Wednesday, October 01, 2008

BPN 1237 Dag DAG, Bye BYE

When the Dutch free newspaper DAG was introduced on May 8, 2008, I noted the ambiguous title. Dag in Dutch means Hello, but also goodbye. After last Monday’s announcement by the PCM Board, today's printed edition of DAG will be the last one, as the masthead of the frontpage says: LAATSTE DAG (Last day). Only the digital channels will be maintained. After the disappearance of DAG, there will be three national free newspapers left on the Dutch market: Metro, Spits and De Pers.

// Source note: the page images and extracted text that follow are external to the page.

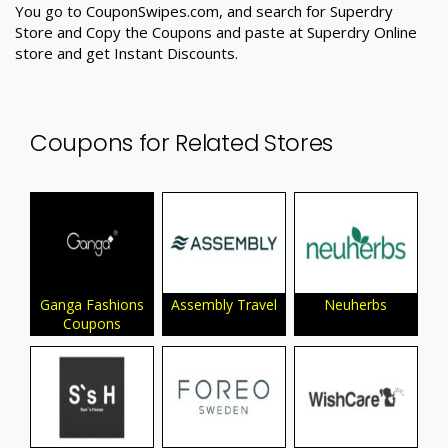
You go to CouponSwipes.com, and search for Superdry
Store and Copy the Coupons and paste at Superdry Online
store and get Instant Discounts.
Coupons for Related Stores
Ganga Fashions
Assembly Travel
Neuherbs
Coupons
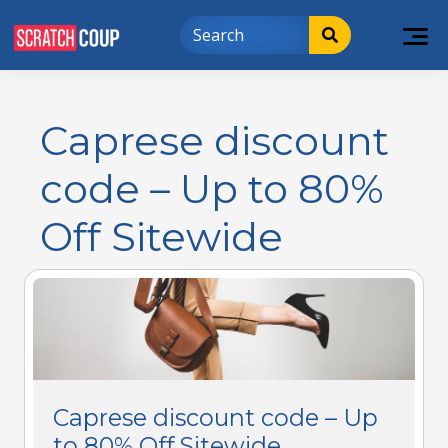
Caprese discount
code – Up to 80%
Off Sitewide
Caprese discount code – Up
to 80% Off Sitewide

DAG has been on the market for one and a half years. It was the last one to come on the market. And it was the first new product in the post-Apax era. So it was a product to show that the newspaper holding PCM was able to put a product in the market with the help of the telecom company KPN. The free newspaper was pushed by the former PCM CEO. He started talks with Mr Boekhoorn, who was starting up the free newspaper De Pers, but in the usual PCM style these talks ended in Oh yes, Oh no; thus no. But by May 8, 2008 PCM was ready to launch DAG. Did it make any impression? Not really. It was a rag and a bloody shame for a newspaper company.

The newspaper had used the slogan of a crossmedia newspaper. But in practice this meant: a printed edition with a lot of photographs and a digital extensions on internet and mobile. No surprise. Although the first edition was hopeful, the lay-out of the free newspaper turned out to be abominable: more than 50 percent of the space was dedicated to photographs and the headline were all highlighted, as if bold letter could not grab the attention. Also the level of the articles was suited more for a highschool paper. But by the beginning of the year some real newspaper doctors came in. They started to borrow articles from the sister publication De Volkskrant and they cleaned up the design. It was a real step forwards. But crossmedia remained just a slogan and was not filled in by other concepts like day-parting.

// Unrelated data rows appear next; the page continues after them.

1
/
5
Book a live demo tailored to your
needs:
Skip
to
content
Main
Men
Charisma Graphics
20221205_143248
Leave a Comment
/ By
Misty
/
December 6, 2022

As a medium DAG had troubles to bind advertisers to its publication. For a national newspaper company, this is surprising. Of course the printed edition was not exactly an advertisement in itself. Besides the printed edition had to compete with three other free newspapers, which were mainly distributed at railway station and public transport points. The management of DAG made a smart move when it got into a distribution deal with a supermarket chain. However, the addition of this was not enough to attract advertisers. According to the press release, PCM and KPN eventually believed that it was impossible to make DAG profitable in the future.

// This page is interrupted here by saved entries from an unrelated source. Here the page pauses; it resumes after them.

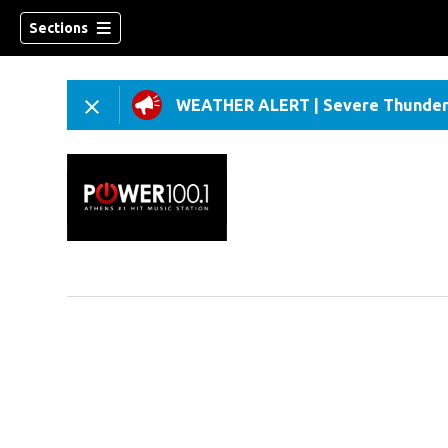
Sections
WEATHER ALERT
|
Severe Thunder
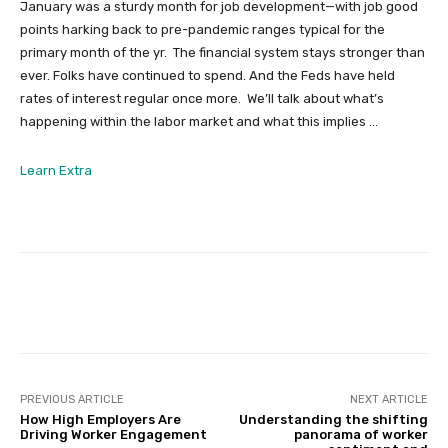
January was a sturdy month for job development—with job good
points harking back to pre-pandemic ranges typical for the
primary month of the yr. The financial system stays stronger than
ever. Folks have continued to spend. And the Feds have held
rates of interest regular once more. We’ll talk about what’s
happening within the labor market and what this implies …
from
Learn Extra
February
2024
Expertise
Market
Insights
Facebook
Twitter
Pinterest
PREVIOUS ARTICLE
NEXT ARTICLE
How High Employers Are
Understanding the shifting
Driving Worker Engagement
panorama of worker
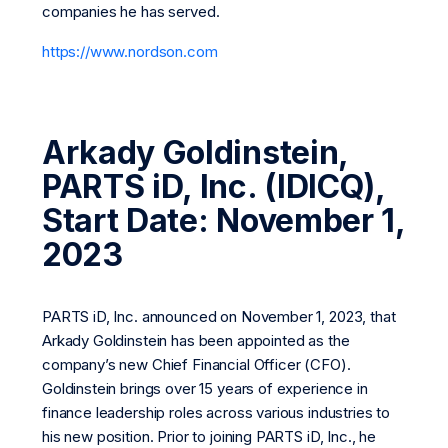
companies he has served.
https://www.nordson.com
Arkady Goldinstein,
PARTS iD, Inc. (IDICQ),
Start Date: November 1,
2023
PARTS iD, Inc. announced on November 1, 2023, that
Arkady Goldinstein has been appointed as the
company’s new Chief Financial Officer (CFO).
Goldinstein brings over 15 years of experience in
finance leadership roles across various industries to
his new position. Prior to joining PARTS iD, Inc., he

PCM and KPN have announced that DAG will cease its printed edition. KPN will step out as shareholder. But PCM has announced that it will continue with its digital channels. That means that the DAG management will have to select the whizkids from the 50 people staff. They will run the internet sites and the mobile service. They have already one customer: KPN. The digital team will deliver content to KPN Vandaag, as KPN had abolished the editorial staff of its Planet Internet service. The team will also deliver content for KPN’s mobile service and feed content to the producers of KPN’s narrowcasting services. Of course the team will have to get more clients; otherwise the PCM Board will end the exercise and say Dag DAG.